Reinhold {Rey} Aman{
by Guest » Fri Apr 12, 2013 5:15 pm
kgc wrote:As to "SLA of best-effort basis" -- that really isn't an option. We could make no attempt to fix usability issues or provide support for it, but would still have to maintain the systems and servers that it runs on, track and resolve security issues, respond to other abuse issues, apply upgrades and so on.
It's quite a conundrum. Wouldn't removing Nutsmail and Atmail with its 7 versions alone would go a long way to reduce redundancy unless Squirrelmail's infrastructure is archaic and error-prone?
by Guest » Fri Apr 12, 2013 9:08 pm
csardas wrote:My Sonic email access of choice is via PUTTY SSH and then Pine. This is via bolt.sonic.net port 22. Will this method still be available after this 'upgrade'?

I rarely access my Sonic email via the web as I find those types of interfaces generally clunky and overly complicated at best. I have all the functionality I need with PUTTY and Pine.

Paul
I posted this way back on 'page 3' of this thread and never got a reply. So, once again, will I need to
make ANY changes to the way I currently access my email from anywhere I happen to be in the world.

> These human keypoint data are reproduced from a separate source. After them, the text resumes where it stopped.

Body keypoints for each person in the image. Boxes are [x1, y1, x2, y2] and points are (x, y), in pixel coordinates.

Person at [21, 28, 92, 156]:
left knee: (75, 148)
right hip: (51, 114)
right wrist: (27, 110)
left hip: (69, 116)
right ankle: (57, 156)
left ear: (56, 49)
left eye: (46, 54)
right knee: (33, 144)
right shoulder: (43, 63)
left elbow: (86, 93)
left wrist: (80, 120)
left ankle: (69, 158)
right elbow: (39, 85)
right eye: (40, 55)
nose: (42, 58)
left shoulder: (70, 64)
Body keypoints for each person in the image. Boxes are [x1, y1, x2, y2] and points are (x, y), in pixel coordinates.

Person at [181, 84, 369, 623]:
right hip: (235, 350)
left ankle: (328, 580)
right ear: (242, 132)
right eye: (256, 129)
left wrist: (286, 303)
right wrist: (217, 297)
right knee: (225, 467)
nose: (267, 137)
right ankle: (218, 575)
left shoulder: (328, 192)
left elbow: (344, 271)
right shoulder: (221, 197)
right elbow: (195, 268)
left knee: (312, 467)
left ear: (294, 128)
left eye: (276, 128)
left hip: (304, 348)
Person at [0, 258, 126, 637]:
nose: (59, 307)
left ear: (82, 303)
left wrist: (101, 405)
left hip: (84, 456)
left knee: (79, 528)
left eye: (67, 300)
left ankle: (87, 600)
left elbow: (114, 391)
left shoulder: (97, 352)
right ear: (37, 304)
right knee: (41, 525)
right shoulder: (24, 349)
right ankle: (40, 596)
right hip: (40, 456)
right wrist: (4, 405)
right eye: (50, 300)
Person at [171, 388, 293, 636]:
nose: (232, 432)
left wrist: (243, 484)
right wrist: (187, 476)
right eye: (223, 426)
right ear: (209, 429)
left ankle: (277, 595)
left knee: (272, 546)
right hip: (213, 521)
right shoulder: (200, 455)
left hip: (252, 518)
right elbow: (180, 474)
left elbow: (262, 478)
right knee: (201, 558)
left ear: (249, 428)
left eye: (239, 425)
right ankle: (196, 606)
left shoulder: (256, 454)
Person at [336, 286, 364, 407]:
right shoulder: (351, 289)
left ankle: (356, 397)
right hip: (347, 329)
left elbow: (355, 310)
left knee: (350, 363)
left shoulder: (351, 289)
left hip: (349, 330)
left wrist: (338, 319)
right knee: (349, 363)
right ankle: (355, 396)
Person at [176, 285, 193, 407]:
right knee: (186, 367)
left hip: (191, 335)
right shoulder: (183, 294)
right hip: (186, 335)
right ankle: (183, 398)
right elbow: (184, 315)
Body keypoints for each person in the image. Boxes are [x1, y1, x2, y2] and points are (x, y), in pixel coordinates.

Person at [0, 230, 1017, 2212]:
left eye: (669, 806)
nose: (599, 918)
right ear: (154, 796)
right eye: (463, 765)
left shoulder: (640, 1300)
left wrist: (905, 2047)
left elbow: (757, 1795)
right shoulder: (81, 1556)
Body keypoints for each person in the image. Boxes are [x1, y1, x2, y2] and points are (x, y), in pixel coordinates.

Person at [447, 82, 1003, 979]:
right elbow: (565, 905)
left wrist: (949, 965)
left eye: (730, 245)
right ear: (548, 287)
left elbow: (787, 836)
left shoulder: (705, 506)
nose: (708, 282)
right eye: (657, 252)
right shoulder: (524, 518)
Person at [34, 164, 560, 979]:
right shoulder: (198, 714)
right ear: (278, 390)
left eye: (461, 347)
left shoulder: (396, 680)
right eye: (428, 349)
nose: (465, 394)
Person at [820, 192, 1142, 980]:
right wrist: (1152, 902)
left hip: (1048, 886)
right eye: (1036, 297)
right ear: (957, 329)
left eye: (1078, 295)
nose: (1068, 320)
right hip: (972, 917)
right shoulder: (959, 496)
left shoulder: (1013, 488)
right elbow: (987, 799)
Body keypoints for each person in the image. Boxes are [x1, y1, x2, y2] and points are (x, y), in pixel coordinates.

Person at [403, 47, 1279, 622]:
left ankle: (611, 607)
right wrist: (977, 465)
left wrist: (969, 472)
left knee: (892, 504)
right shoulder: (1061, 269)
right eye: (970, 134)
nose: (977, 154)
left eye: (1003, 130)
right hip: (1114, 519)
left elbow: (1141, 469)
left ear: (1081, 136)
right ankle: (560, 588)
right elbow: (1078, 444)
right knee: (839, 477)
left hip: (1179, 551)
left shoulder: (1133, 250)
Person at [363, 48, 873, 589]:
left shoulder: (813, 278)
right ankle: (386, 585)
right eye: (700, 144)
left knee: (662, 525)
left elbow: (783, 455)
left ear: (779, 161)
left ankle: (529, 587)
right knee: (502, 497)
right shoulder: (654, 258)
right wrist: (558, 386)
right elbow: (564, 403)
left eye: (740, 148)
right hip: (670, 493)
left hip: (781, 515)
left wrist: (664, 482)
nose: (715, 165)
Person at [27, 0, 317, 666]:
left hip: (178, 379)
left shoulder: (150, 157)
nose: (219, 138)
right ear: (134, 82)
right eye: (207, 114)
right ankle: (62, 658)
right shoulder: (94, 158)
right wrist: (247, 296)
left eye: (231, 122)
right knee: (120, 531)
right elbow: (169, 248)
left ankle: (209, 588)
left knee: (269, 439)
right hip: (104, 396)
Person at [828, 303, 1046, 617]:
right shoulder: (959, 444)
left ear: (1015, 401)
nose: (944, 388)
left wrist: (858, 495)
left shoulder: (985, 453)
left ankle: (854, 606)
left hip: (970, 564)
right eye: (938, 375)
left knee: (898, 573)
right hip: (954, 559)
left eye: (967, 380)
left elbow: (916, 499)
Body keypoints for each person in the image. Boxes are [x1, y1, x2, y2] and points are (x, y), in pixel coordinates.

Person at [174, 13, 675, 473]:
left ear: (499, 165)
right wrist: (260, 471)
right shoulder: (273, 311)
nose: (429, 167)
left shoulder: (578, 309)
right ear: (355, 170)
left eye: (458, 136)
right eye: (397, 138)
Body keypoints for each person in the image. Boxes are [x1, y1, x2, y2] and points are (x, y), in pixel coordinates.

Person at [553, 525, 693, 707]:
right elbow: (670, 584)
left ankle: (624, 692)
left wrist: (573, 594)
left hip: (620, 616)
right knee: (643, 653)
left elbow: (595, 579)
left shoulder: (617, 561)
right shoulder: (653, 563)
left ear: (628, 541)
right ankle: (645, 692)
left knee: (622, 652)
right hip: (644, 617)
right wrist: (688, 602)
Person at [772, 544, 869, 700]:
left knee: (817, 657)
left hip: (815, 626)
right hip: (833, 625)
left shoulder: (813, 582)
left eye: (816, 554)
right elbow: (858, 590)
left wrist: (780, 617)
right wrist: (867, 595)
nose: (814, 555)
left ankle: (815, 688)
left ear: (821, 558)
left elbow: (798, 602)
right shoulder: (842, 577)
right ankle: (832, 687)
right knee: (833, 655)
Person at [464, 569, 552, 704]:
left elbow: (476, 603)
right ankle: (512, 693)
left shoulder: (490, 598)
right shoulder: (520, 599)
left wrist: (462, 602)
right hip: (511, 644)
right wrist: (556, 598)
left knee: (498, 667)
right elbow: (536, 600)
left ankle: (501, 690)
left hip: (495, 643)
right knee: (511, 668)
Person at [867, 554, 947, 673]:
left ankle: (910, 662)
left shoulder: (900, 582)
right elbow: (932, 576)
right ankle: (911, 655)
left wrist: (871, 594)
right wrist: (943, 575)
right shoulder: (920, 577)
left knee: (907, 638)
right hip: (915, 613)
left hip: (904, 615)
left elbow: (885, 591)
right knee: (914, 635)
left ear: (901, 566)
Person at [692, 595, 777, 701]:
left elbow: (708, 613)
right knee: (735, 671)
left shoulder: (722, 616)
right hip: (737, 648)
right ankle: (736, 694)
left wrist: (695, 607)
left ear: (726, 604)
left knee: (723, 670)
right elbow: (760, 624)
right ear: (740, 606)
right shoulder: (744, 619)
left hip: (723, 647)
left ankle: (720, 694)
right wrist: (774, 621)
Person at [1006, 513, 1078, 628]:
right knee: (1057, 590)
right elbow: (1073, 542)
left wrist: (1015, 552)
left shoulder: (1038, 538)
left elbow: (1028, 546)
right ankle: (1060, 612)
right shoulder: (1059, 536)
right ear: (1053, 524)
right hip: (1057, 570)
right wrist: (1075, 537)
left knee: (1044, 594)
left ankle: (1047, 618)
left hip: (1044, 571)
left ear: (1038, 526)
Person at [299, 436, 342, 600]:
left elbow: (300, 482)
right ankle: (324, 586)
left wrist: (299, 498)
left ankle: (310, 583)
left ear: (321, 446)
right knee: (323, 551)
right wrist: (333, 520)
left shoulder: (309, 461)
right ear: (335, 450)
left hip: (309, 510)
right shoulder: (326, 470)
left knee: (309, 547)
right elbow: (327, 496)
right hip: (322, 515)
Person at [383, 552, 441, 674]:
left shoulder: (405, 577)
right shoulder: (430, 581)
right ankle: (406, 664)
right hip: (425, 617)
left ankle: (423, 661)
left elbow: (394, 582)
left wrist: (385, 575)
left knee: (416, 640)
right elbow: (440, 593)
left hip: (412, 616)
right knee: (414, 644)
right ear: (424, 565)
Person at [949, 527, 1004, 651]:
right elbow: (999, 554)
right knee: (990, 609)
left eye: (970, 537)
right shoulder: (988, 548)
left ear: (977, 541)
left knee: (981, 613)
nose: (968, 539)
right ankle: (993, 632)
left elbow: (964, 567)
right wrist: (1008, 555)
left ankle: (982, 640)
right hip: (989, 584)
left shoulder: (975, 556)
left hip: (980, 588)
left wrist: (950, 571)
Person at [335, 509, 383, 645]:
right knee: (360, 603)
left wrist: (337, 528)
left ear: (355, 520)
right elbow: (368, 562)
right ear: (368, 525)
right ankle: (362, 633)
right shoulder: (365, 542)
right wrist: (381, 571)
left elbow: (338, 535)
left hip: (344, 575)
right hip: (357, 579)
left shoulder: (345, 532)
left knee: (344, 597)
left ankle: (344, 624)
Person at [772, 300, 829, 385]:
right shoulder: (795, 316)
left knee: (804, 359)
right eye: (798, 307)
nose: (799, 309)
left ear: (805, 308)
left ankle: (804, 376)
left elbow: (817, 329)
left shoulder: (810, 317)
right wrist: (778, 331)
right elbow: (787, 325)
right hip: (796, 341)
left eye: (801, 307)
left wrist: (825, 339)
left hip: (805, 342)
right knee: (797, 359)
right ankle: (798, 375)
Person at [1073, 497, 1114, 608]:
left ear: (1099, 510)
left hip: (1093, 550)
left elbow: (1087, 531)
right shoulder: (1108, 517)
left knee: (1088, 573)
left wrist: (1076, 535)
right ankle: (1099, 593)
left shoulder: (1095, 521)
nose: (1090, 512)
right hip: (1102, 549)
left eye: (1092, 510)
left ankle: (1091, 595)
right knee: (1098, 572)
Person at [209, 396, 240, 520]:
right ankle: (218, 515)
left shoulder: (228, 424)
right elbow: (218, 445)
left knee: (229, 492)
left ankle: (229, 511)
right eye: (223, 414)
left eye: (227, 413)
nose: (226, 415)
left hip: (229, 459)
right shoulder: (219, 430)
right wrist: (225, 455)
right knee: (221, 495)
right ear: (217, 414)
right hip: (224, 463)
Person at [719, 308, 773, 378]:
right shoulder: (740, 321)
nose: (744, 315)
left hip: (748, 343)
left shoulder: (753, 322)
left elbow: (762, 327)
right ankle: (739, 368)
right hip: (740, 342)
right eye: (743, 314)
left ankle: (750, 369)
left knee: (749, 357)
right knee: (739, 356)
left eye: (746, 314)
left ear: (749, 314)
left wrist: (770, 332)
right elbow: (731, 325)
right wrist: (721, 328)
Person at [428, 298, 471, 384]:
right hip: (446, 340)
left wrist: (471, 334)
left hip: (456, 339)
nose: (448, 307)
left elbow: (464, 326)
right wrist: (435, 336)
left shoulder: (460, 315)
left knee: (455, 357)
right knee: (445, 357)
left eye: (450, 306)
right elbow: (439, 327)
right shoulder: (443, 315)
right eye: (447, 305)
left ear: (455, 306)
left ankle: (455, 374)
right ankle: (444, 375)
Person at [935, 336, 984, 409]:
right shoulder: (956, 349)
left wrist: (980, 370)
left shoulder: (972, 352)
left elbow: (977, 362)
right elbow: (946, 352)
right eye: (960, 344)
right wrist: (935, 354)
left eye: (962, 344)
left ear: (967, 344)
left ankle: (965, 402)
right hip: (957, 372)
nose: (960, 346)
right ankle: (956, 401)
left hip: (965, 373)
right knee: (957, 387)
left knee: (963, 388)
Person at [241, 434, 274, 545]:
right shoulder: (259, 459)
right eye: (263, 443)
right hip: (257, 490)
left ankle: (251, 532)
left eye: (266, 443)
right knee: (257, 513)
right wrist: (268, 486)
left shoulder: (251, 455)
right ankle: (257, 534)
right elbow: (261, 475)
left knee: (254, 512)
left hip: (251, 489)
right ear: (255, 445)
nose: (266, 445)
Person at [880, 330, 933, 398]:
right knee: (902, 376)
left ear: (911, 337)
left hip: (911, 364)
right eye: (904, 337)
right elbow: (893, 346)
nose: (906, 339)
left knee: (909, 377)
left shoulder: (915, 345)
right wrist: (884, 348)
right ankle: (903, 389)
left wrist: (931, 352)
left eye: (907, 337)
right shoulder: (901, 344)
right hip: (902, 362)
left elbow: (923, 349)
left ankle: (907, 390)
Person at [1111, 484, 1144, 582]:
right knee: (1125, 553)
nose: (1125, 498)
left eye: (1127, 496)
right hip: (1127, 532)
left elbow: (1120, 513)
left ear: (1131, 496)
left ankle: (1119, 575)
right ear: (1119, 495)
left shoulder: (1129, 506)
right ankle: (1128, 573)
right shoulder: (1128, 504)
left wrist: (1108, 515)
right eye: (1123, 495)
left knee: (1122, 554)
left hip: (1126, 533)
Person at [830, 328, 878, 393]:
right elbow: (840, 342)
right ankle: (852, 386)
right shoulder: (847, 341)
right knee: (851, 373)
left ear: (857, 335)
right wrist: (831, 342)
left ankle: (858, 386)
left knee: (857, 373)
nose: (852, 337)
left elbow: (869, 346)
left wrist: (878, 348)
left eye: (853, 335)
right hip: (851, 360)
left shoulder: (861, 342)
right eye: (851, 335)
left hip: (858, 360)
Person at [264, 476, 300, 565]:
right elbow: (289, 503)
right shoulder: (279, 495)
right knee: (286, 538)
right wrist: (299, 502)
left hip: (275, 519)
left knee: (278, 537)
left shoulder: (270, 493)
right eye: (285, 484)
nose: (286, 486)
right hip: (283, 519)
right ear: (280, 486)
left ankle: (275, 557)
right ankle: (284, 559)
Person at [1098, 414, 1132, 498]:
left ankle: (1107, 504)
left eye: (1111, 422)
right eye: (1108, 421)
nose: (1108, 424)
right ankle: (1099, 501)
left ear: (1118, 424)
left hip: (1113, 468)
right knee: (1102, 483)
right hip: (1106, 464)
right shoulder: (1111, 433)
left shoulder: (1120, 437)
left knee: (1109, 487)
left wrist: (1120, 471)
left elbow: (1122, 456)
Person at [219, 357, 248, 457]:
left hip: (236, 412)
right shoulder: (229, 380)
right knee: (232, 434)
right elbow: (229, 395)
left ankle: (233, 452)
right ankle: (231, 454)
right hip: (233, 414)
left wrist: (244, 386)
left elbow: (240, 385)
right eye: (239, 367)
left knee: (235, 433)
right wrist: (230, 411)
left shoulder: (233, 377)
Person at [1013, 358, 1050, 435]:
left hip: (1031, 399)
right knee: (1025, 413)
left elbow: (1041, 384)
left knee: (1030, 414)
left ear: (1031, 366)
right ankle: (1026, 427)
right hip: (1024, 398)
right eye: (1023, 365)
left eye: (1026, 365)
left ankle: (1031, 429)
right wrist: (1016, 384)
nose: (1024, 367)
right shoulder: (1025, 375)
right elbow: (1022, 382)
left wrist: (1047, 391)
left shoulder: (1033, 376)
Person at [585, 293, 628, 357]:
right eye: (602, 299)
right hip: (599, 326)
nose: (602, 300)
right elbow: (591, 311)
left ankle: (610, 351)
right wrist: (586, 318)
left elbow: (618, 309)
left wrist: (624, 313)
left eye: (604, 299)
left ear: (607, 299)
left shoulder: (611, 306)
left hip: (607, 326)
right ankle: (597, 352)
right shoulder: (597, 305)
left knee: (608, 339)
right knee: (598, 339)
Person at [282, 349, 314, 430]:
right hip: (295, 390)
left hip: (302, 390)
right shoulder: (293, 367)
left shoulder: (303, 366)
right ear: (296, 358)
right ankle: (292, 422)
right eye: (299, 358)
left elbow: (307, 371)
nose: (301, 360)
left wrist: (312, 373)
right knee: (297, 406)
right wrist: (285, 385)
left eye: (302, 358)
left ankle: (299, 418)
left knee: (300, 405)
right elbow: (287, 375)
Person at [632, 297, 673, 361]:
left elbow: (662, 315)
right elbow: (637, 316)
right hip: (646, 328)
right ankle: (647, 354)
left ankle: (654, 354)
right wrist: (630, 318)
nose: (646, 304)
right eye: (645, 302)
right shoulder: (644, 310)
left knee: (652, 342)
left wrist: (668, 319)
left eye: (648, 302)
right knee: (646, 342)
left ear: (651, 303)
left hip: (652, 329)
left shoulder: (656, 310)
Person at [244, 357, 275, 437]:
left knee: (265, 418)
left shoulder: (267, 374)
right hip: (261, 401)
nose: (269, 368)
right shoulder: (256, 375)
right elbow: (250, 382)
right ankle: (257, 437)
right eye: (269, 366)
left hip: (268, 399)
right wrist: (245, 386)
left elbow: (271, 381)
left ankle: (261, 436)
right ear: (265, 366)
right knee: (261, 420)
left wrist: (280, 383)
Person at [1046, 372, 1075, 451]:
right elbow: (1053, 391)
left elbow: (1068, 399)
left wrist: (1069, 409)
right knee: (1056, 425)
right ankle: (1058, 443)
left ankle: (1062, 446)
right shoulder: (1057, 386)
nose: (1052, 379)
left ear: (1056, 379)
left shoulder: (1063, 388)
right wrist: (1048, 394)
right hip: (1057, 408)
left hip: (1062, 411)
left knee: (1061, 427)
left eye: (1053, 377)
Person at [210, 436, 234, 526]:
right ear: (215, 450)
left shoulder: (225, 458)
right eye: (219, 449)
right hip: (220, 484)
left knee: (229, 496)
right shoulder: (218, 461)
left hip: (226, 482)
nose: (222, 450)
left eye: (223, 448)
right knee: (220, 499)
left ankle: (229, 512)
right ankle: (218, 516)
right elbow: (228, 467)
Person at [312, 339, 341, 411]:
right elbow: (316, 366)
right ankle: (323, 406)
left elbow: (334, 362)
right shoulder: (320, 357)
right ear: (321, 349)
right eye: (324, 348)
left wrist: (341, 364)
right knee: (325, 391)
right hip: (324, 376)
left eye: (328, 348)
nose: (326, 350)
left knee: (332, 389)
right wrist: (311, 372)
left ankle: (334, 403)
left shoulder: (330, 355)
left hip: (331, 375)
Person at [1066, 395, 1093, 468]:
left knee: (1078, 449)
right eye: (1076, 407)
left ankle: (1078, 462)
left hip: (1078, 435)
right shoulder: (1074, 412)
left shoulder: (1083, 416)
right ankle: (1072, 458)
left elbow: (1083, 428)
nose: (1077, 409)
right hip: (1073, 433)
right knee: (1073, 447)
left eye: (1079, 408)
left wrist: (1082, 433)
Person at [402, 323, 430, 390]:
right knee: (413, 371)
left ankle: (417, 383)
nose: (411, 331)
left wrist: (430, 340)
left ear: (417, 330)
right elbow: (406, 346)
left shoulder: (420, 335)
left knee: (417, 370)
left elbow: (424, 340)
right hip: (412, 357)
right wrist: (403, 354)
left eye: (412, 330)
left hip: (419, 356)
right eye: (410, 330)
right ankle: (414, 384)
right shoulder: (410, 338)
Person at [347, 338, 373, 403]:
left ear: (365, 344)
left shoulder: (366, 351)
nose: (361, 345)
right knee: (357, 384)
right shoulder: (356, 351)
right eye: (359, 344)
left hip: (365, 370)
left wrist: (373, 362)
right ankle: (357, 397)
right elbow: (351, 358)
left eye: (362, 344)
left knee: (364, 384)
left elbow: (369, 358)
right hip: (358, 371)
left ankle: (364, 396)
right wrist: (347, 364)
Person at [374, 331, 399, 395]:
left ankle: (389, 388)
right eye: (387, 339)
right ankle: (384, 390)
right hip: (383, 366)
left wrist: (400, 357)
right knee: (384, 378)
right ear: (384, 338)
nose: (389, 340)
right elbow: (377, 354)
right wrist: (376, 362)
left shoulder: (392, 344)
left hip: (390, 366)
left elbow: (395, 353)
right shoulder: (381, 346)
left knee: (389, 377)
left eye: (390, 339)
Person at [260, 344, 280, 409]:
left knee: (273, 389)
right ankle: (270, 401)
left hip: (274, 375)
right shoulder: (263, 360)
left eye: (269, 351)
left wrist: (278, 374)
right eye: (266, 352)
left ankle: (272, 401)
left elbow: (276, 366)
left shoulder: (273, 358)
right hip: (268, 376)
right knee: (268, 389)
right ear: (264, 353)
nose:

That being an SSH connect using PUTTY SSH to bolt.sonic.net and then I invoke Pine to read my
email. I have several years worth of saved mail there as I travel often and need to refer back
to old emails. It is very, very rarely that I would have the need to check my email via the web.

One aspect of doing so that I just saw in a recent post where the user was advised to
'upgrade your browser to the latest version.....' I abhor sites that force a user into running
the so called 'latest and greatest' aberration of some software weenies 'lets add THIS
new bells & whistles feature, just because we can'.

I only upgrade when something is broken. I don't NEED or want a bunch of 'bells & whistles'
or endless 'options'. I need functionality, plain, and simple!

So, will shell access to my email still be unchanged?

Paul
by jhs » Sat Apr 13, 2013 7:20 am
I just read this whole thread. Long!!

Sonic, if you can get the new version to work with iPad I will be okay with it. But control-clicking and mouseovers are not available on my touch screen. The reason I like to use Sonic mail first before I use my iPad mail client is I like to clean up my incoming mail and remove all spam before I use the email client. First I review spam and delete it. That works great on iPad. Then I get onto Sonic "atmail" using Basic browser setting, and I can use checkboxes to select and remove any remaining spam that got through the spam filters. There is always some spam that made it through. Very convenient and useable on iPad! Love it!

The new beta version is almost unusable on iPad, and it's definitely a step backward having to select spam messages and delete them one-by-one. I can't scroll or shrink the page. Greatly reduced functionality on a touch screen! Have you tried it?

Like I said, if you can get the new beta version to work with an iPad touch screen, I'm fine with it. Or if you can offer a mobile app or mobile website for mail, that might work. But, whoops! That would be offering more than one mail interface, and you've already made clear that cutting down to ONE interface is the most important goal no matter what, right? And thank you. I love Sonic, all except for this new clunky mail interface.